Query in back to back detection

  • Hardware: Jetson AGX Orin
  • Deesptream7.0
  • Jetpack 6.0 (6.0+b106 and 6.0+b87 both are installed) L4T 36.3.0
  • TensorRT 8.6.2
  • NVRM version: NVIDIA UNIX Open Kernel Module for aarch64 540.3.0

Hello actually i am trying to build a pipeline like the following one:

person detection → face detection → face recognition → face swap

now in this my first two custom models are detectors and both of the work in full frame mode.

so i cannot use deepstream-app directly as for it the secondary works on the output of primary which will not work for me as my both custom detectors infer on full frame

and so i used the back-to-back detector example given and it worked for me but it was not showing kps

then i modified the deepstream-app to use only face detector and show the kps and that worked for me

now i want to know that if i want to use both the detectors in full frame mode and also want to show kps then should i modify deepstream-app or should modify the back-to-back detector example, and also please tell me where should i make changes.

Which model will output key points in this case? How did you output the key points now?

Both are OK.

Depends on your models. Please tell us your models’ relationship in detail.

my scrfd based face detection model which works on full frame has total 9 output layers in three groups. each group has following three layers confidence score, bboxes and 5 kps. each group works at different resolution like 12,800 3200 and 800.

Currently i am able to show the kps using following two ways:

  1. modifying deepstream-app along with using custom parser and using my detection model as instance segmentation model and i referred the following ticket to modify the “gie_processing_done_buf_prob” function in deepstream_app.c Object detection pre-trained model inference issue in deepstream - #50 by aniketrohara
  2. Using the back-to-back detectors sample app and using the secondary model in full frame model.

But in 1st method i am not able to use my both of the detection models i.e person detection and face detection both of them which use full frame as input image.

And in 2nd method i don’t know how to add the further models that i have shown in above pipeline.

Okay but still which will be more easy and appropriate?

Totally how many models do you want to add to the pipeline? You have told us that you have two models which are the person detection+keypoints model and face detection+keypoints model. Any more models will be added?

Depends on your requirements. Which functions do you need?

Both applcations are totally open source. You can customize according to your requirements.

i will have following pipeline:
person detection → face detection → face recognition → face swap

and following are outputs of the models that will be used:
person detection → yolov8 → bboxes and confidence score
face detection → scrfd → bboxes, confidence score and 5 kps
face recognition → 512 dimensional embeddings
face swap → 2 input layers (1st target layer with image input and 2nd source layer that takes embeddings from recognition model) → output is image with swapped faces.
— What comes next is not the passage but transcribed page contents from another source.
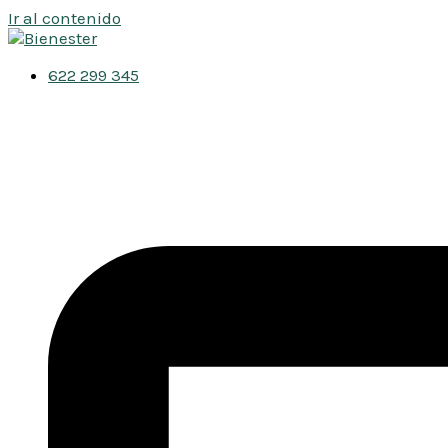
Ir al contenido
622 299 345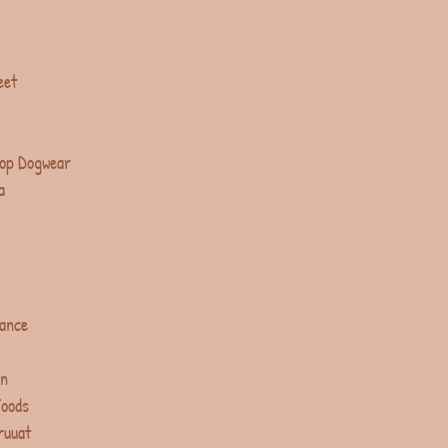
eet
op Dogwear
a
lance
in
Foods
ruuat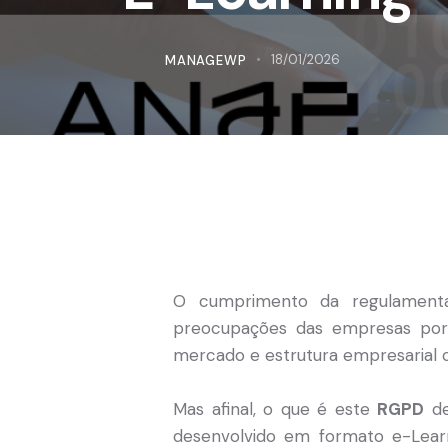
MANAGEWP
18/01/2026
O cumprimento da regulament
preocupações das empresas por
mercado e estrutura empresarial 
Mas afinal, o que é este
RGPD
de
desenvolvido em formato e-Learn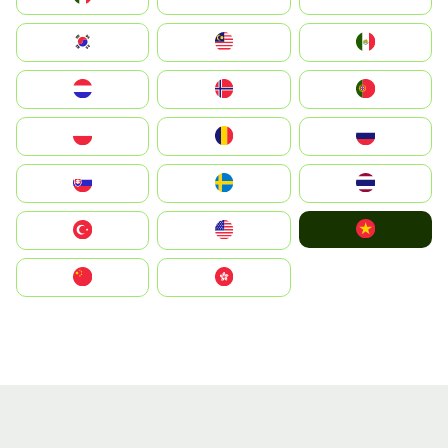
South Korea
Malay
Mexico
Nederland
Norge
Portugal
Polska
România
Россия
Slovensko
Ruoŧŧa
ไทย
Vietnam
Türkiye
United States
中国
中國香港特別行政區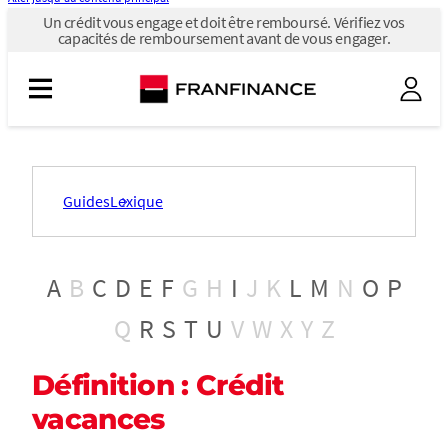
Un
Un crédit vous engage et doit être remboursé. Vérifiez vos
crédit
capacités de remboursement avant de vous engager.
vous
engage
et
doit
être
remboursé.
Vérifiez
vos
capacités
Guides
Lexique
de
remboursement
avant
de
vous
A
B
C
D
E
F
G
H
I
J
K
L
M
N
O
P
engager.
Q
R
S
T
U
V
W
X
Y
Z
Définition : Crédit
vacances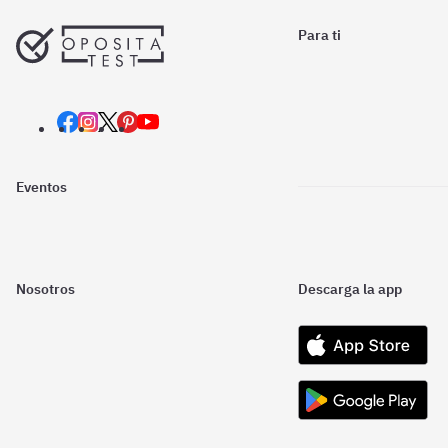
Para ti
Eventos
Nosotros
Descarga la app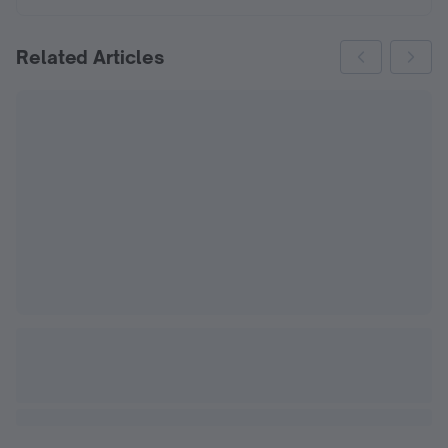
Related Articles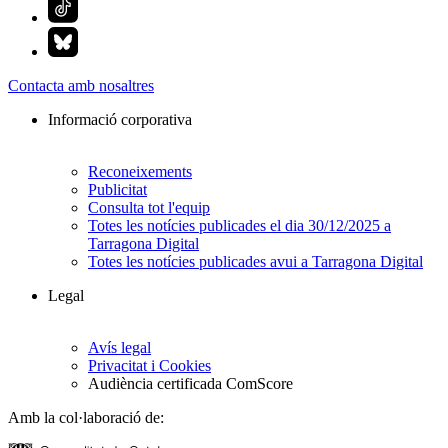
Contacta amb nosaltres
Informació corporativa
Reconeixements
Publicitat
Consulta tot l'equip
Totes les notícies publicades el dia 30/12/2025 a
Tarragona Digital
Totes les notícies publicades avui a Tarragona Digital
Legal
Avís legal
Privacitat i Cookies
Audiència certificada ComScore
Amb la col·laboració de: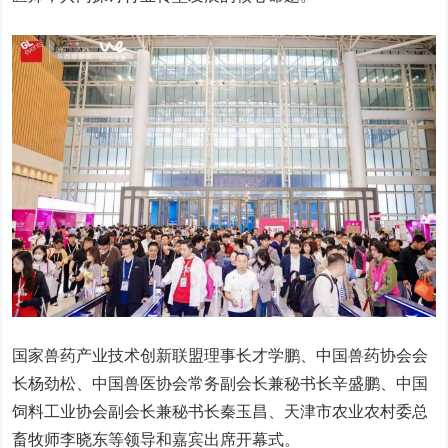
国家兽药产业技术创新联盟理事长才学鹏、中国兽药协会会
长杨劲松、中国兽医协会常务副会长兼秘书长辛盛鹏、中国
饲料工业协会副会长兼秘书长秦玉昌、天津市农业农村委总
畜牧师李晓东等领导和嘉宾出席开幕式。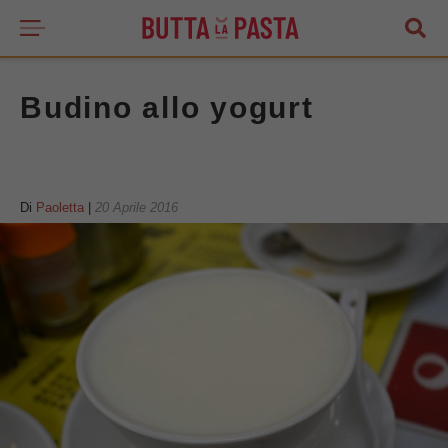
Budino allo yogurt
Di
Paoletta
|
20 Aprile 2016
Okay so can you guide me for both the cases like what modification will be needed and where and also if there is any reference example with such models in pipeline as said above

Which models are PGIEs? Which models are SGIEs? The SGIE must be based on some PGIE, so which PGIE are the SGIE work with?

the person detection and face detection models are PGIEs and the face recognition and face swap models are SGIEs where both SGIEs operate on output objects of face detection only.

@aniketrohara Do you need to connect the face to the person(which person the face belongs to)?

assume in this image my face detection model detected all the faces and recognition gave me all the embeddings now let’s say i want to swap all the faces with face of “ROSS”(3rd from left), then i will give it’s embeddings to the non-image input layer of my swap model and all other faces to the image input layer of model

This is what i want currently no need to connect the person and face

all my models are independent of person detection, they depend on face detection, i want to do person detection just for visualization purpose of my application.